Voyez ce billet de V. Clayssen :
http://www.archicampus.net/wordpres...
Cette différence entre le type de lecture qu'offrira le iPad et celle qu'offre déjà les liseuses à encre électronique amènera peut-être la création de deux marchés au lieu d'une compétition. Une récente annonce (http://www.bloomberg.com/apps/news?...) laissait croire à l'apparition prochaine d'une génération de liseuses à papier électronique en dessous de 150$. Il est envisageable que dans une dizaine d'années le prix descende sous la barre des 100$, ce qui éliminerait pour plusieurs le besoin de choisir, on pourra acheter une liseuse confortable pour la lecture de roman et une tablette pour la lecture plus interactive et en couleur.
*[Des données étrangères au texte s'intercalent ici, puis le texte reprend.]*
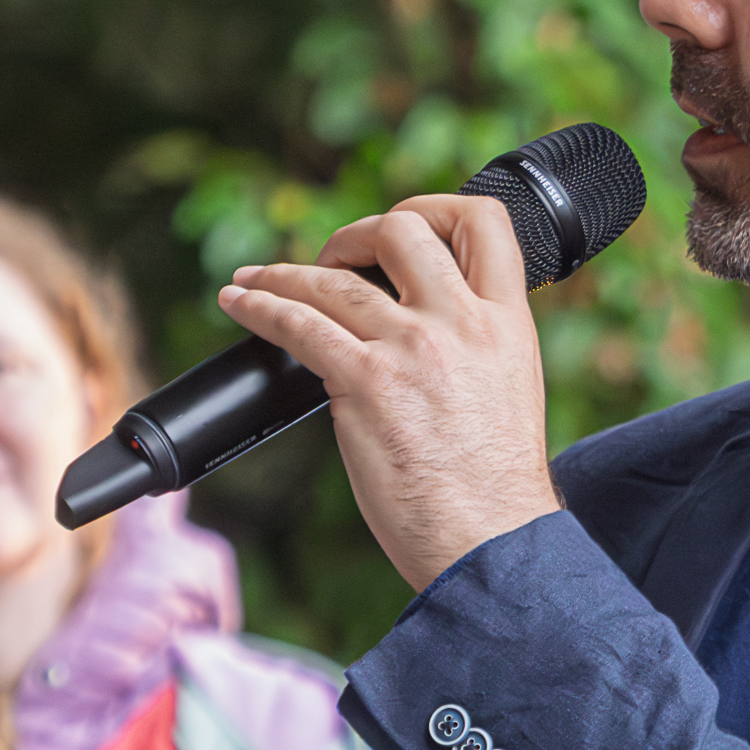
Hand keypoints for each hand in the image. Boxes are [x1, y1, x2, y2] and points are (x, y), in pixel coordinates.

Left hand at [216, 195, 561, 590]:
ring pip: (338, 279)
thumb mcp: (509, 388)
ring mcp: (414, 348)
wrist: (490, 541)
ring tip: (257, 280)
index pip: (484, 222)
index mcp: (508, 320)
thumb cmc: (495, 486)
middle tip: (332, 260)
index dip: (438, 207)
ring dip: (286, 272)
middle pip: (404, 230)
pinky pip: (299, 325)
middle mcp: (463, 322)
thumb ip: (472, 344)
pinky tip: (241, 304)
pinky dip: (261, 308)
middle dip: (357, 233)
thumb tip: (415, 328)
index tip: (406, 225)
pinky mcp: (367, 383)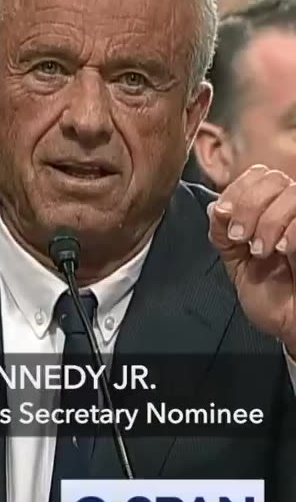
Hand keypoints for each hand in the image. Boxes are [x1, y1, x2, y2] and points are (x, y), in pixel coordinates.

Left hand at [209, 164, 295, 349]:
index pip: (259, 175)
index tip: (223, 216)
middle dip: (248, 206)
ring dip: (267, 221)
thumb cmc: (271, 296)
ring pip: (292, 194)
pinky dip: (290, 232)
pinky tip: (282, 250)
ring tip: (259, 250)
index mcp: (275, 211)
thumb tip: (215, 207)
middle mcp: (295, 213)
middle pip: (274, 179)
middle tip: (240, 237)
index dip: (237, 190)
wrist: (290, 326)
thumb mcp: (237, 263)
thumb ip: (223, 234)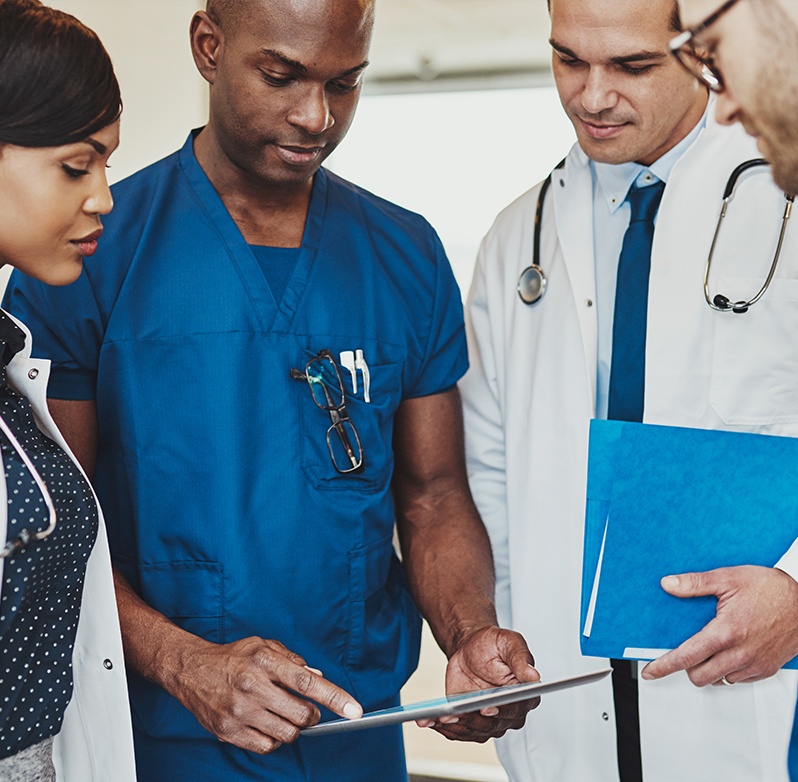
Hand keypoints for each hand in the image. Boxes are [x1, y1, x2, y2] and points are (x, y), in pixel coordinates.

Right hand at [168, 635, 361, 753]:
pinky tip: (266, 723)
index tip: (354, 710)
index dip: (334, 697)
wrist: (192, 671)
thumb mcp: (264, 646)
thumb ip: (294, 661)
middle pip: (301, 714)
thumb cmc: (234, 657)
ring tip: (282, 714)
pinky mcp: (228, 732)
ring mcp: (239, 712)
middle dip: (311, 715)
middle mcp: (252, 686)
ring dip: (293, 728)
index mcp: (264, 662)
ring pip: (287, 734)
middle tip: (307, 710)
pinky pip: (266, 747)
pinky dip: (274, 739)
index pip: (307, 683)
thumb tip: (319, 678)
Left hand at [417, 626, 539, 741]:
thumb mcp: (509, 642)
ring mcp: (489, 720)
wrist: (471, 647)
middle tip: (455, 714)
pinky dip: (443, 727)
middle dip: (473, 720)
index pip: (516, 708)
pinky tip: (429, 720)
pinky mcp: (470, 721)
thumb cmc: (493, 644)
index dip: (501, 711)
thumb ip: (521, 658)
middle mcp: (509, 713)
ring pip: (474, 731)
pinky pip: (458, 731)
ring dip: (455, 727)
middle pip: (492, 724)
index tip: (487, 708)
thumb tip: (534, 676)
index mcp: (525, 695)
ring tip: (438, 718)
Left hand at [641, 566, 797, 685]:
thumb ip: (694, 583)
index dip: (664, 666)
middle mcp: (740, 654)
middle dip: (687, 666)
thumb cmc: (770, 587)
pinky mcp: (767, 669)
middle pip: (699, 676)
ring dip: (708, 669)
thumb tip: (668, 584)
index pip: (686, 657)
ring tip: (709, 648)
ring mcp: (754, 664)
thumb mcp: (727, 578)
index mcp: (726, 632)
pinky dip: (727, 670)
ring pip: (719, 680)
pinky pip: (738, 679)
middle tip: (686, 650)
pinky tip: (728, 651)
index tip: (650, 672)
Deux autres liens d'actualité au sujet du prix des eReaders :
http://www.nytimes.com/2009/08/05/t...
http://blogs.zdnet.com/BTL/?p=29815
Désolée, Françis, pour mon retard à répondre à ton entrée, je me suis trompée dans les titres!
La guerre que se livre les grands joueurs dans ce domaine est, en un sens, une extension des guerres qu'ils se sont menés sur d'autres terrains afin de gagner la plus grande part de marché possible. Et il semble que l'industrie du livre imprimé ait voulu éviter les erreurs de l'industrie de la musique. Le jeu de la concurrence leur a été profitable et, en un sens, je crois qu'il est préférable que ce jeu puisse venir balancer un peu les règles du marché.
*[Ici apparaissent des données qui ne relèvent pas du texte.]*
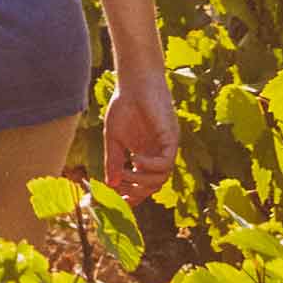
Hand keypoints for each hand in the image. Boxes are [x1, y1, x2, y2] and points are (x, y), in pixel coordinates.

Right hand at [102, 70, 178, 201]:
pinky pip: (165, 162)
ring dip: (142, 181)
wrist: (134, 82)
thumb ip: (113, 160)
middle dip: (137, 192)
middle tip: (120, 191)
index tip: (118, 200)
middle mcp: (159, 154)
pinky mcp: (171, 138)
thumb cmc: (124, 106)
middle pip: (153, 185)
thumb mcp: (113, 137)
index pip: (143, 183)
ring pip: (161, 177)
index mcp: (145, 156)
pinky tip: (134, 158)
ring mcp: (166, 148)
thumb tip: (111, 184)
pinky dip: (149, 165)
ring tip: (125, 174)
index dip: (132, 194)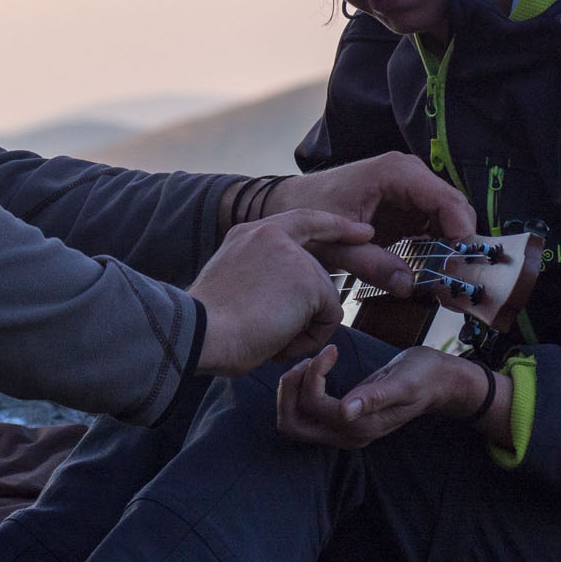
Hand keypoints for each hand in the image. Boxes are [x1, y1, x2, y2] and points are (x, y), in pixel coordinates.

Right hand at [190, 209, 371, 376]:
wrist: (199, 332)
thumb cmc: (207, 324)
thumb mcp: (232, 284)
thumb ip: (261, 276)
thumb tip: (286, 299)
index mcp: (248, 234)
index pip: (303, 220)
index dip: (334, 227)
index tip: (361, 232)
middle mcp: (271, 234)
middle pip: (318, 271)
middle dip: (312, 306)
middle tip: (279, 327)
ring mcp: (292, 255)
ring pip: (325, 297)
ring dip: (304, 327)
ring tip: (269, 336)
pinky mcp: (308, 280)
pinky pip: (331, 317)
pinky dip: (311, 338)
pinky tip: (281, 341)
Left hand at [259, 154, 475, 294]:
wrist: (289, 203)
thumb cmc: (307, 212)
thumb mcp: (334, 244)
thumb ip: (370, 264)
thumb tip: (409, 286)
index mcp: (394, 173)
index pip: (445, 199)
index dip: (460, 230)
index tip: (461, 263)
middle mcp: (409, 175)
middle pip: (453, 208)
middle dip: (458, 243)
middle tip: (456, 279)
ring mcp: (410, 190)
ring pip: (448, 219)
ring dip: (450, 248)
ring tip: (445, 279)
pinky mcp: (407, 207)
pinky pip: (434, 226)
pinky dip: (437, 248)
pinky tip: (432, 271)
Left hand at [276, 344, 493, 447]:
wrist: (438, 382)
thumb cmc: (423, 376)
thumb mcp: (403, 382)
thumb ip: (375, 397)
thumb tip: (346, 412)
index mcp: (361, 427)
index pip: (312, 405)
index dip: (312, 375)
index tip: (331, 350)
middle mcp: (347, 435)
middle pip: (291, 424)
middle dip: (289, 391)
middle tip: (307, 361)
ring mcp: (342, 431)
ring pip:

Mais un élément qui peut aussi venir jouer dans cette guerre est la popularité des différents supports aux livres électroniques. Les prévisions sont très favorables pour le moment ces derniers et il semble que le marché est appelé à s'agrandir. Mais jusqu'à quel point les consommateurs vont-ils suivre le mouvement? Bon, je sais que je suis vieux jeu mais je préfère encore une bonne vieille version papier qu'un support électronique pour lire en paix. Mais qu'en sera-t-il à long terme? Et à quel rythme se développera ce créneau? Ces produits sont encore relativement nouveaux et je crois qu'ils sont là pour rester mais seront-il réellement le support privilégié pour les lecteurs de tout acabit? Peut-être la guerre s'essoufflera d'elle-même ou sera encore plus féroce, c'est à voir!
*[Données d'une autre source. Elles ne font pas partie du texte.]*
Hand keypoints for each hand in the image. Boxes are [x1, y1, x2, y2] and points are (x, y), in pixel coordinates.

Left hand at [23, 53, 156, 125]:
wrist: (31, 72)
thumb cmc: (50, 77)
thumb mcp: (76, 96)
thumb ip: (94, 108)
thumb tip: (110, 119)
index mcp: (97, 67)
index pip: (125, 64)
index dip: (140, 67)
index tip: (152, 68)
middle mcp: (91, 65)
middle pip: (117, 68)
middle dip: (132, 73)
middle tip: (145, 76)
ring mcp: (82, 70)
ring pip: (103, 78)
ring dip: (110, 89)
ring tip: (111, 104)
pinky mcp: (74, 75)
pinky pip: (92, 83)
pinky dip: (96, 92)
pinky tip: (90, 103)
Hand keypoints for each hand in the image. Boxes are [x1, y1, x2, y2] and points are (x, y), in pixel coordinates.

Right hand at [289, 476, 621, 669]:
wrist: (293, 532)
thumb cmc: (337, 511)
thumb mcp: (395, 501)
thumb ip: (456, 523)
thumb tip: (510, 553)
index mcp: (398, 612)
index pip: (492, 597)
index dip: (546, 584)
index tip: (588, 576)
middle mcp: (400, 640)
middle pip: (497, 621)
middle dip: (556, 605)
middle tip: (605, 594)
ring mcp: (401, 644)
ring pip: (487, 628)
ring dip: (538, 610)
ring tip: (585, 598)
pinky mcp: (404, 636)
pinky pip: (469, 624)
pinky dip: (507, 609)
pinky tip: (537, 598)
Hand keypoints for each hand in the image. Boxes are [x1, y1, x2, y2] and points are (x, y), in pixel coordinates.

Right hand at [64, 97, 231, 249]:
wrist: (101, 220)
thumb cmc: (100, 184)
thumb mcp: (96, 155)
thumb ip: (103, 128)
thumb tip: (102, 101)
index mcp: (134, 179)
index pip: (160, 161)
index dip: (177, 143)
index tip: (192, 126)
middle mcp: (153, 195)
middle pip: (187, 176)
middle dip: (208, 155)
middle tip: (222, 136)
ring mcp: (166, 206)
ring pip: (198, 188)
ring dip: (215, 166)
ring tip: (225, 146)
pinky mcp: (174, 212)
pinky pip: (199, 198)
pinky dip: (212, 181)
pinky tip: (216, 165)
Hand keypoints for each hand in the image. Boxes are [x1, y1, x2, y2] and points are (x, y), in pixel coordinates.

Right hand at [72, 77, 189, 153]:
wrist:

En terminant, j'ajouterais dans la liste des sites intéressants pour les livres électroniques, le site du Projet Gutenberg, que j'adore parcourir... :)
http://www.gutenberg.org/wiki/Main_...
Bonjour Francis,
Voir cette intéressante synthèse de V. Clayssen et ses commentaires :
http://www.archicampus.net/wordpres...
Bonjour à tous,
Petite correction Francis lorsque tu dis que : "la musique achetée à travers iTunes est protégée et ne peut être lue qu’avec un iPod, Apple oblige ainsi, tout comme Amazon avec son format AZW, les acheteurs de ses produits à acheter ses contenus."
Cela n'est plus vrai depuis l'arrivée du format iTunes Plus. Apple n'est plus tenu de protéger les fichiers avec DRM, c'est pourquoi la musique achetée sur l’iTunes Store fonctionne avec de nombreux lecteurs mp3, pas seulement avec le iPod. La protection DRM était avant tout une contrainte technique qui empêchait la compatibilité avec d'autres lecteurs mp3, même si cette contrainte jouait en la faveur d'Apple.
http://support.apple.com/kb/HT2698
De toute façon, maintenant que le iPod est "le baladeur numérique le plus vendu au monde", cela n'a plus vraiment d'importance.